Sawdust as an Organic Amendment on Uptake of Herbicide Residues by Amaranthus dubius in Contaminated Soil

Document Type : Research Article


1 Department of Environmental Management Technology, ATBU, Bauchi, Nigeria.

2 Federal College of Forest Resource Management, Maiduguri, Nigeria


Herbicide use and varieties have greatly risen during the past few years. As a result of this, concern over potential health effects such cancer, birth deformities, reproductive issues, tumours, and harm to the liver, kidneys, and nervous system is on the rise. This has an impact on the environment because the misuse of herbicides contaminates the soil, water, and air; harming the local ecology and other living things vital to preserving ecological balance. This study investigated the effect of sawdust as an organic amendment on mobility of herbicides residues in contaminated soil, in which Chinese Spinach (Amaranthus dubius) was grown. Sawdust of Doka (Isoberlinia doka), African Mahogany (Khaya senegalensis) and Beach Wood (Gmelina arborea), were used in a randomized complete block design. A composite sample of topsoil (110 kg) and sawdust compost (10kg) was used. 120kg of topsoil without sawdust compost was also used as control. Amaranthus dubius was planted in the potted mixtures and 120ml of herbicide (Glyphosate 41% SL) was diluted with 5 litres of water and was applied to all treatment at an equal rate after sowing. Gas Chromatography Mass Spectroscopy (GCMS) analysis of the active ingredient in the glyphosate 41% SL indicated that the quantity of Isopropylamine was 34.093ppm. The highest mean of Isopropylamine (32.75ppm) was found in the control treatment without sawdust amendment, as compared with other samples.

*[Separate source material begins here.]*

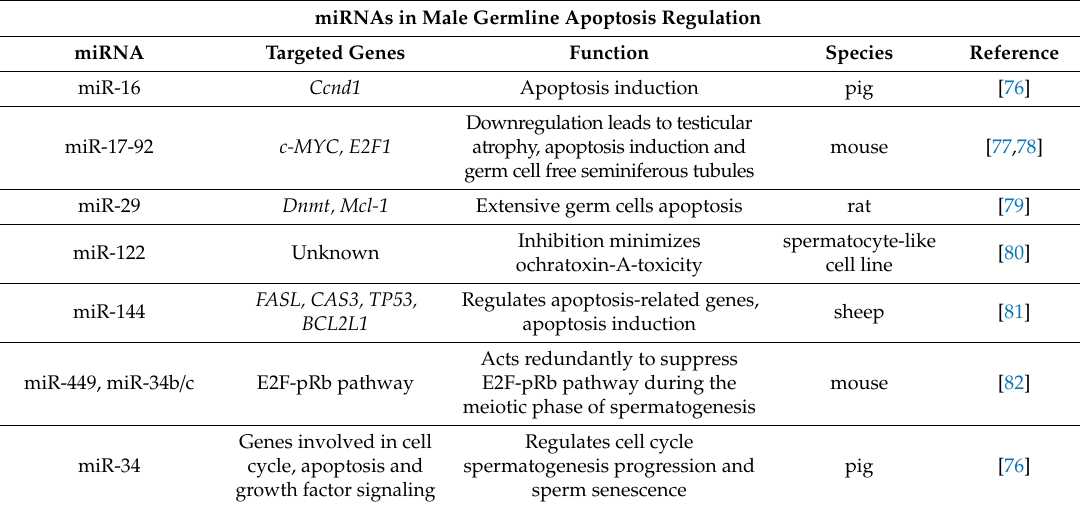
Table 1. miRNAs implicated in testicular function and germline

The chemical herbicide was detected, at negligible rates, in Amaranthus dubius grown in the soil amended with Gmelina arborea (10.49ppm) and Khaya Senegalensis (8.93ppm). The concentrations in Amaranthus dubius from the two amended soils were significantly lower than that of the control (22.56ppm) without compost treatment. However, no herbicide was detected in the vegetable raised on soils amended with compost made from Isoberlina doka specie.